• _Task goal_
Please swap "TEL" for "Phone" in the records below, in the stretch from the line containing "愛知を代表する企業100選" through the line containing "TEL：052-533-9171 FAX：052-533-9172". Write out only those lines again, with nothing else changed.

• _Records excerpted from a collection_

________________________________________

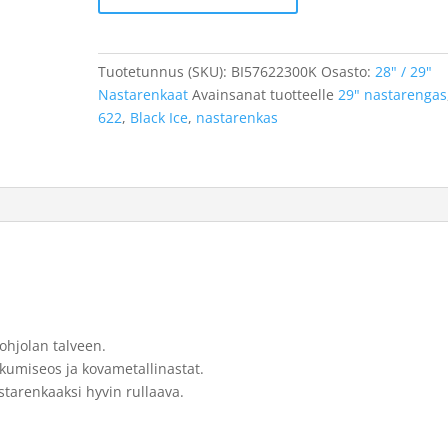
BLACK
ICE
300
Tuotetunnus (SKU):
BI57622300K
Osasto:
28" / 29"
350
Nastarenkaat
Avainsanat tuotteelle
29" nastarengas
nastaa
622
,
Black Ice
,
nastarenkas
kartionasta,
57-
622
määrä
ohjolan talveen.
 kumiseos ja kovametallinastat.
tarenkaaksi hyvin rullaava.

________________________________________

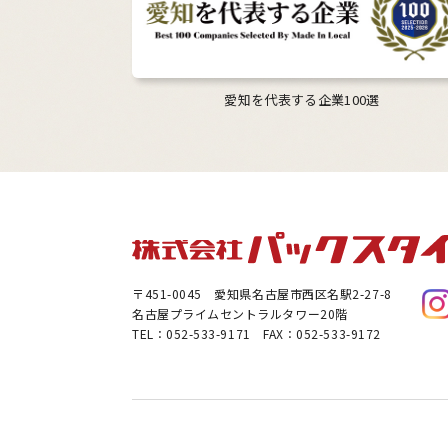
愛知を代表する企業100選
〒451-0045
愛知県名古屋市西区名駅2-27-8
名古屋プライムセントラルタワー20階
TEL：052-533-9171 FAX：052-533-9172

________________________________________

• _Task answer_
愛知を代表する企業100選
〒451-0045
愛知県名古屋市西区名駅2-27-8
名古屋プライムセントラルタワー20階
Phone：052-533-9171 FAX：052-533-9172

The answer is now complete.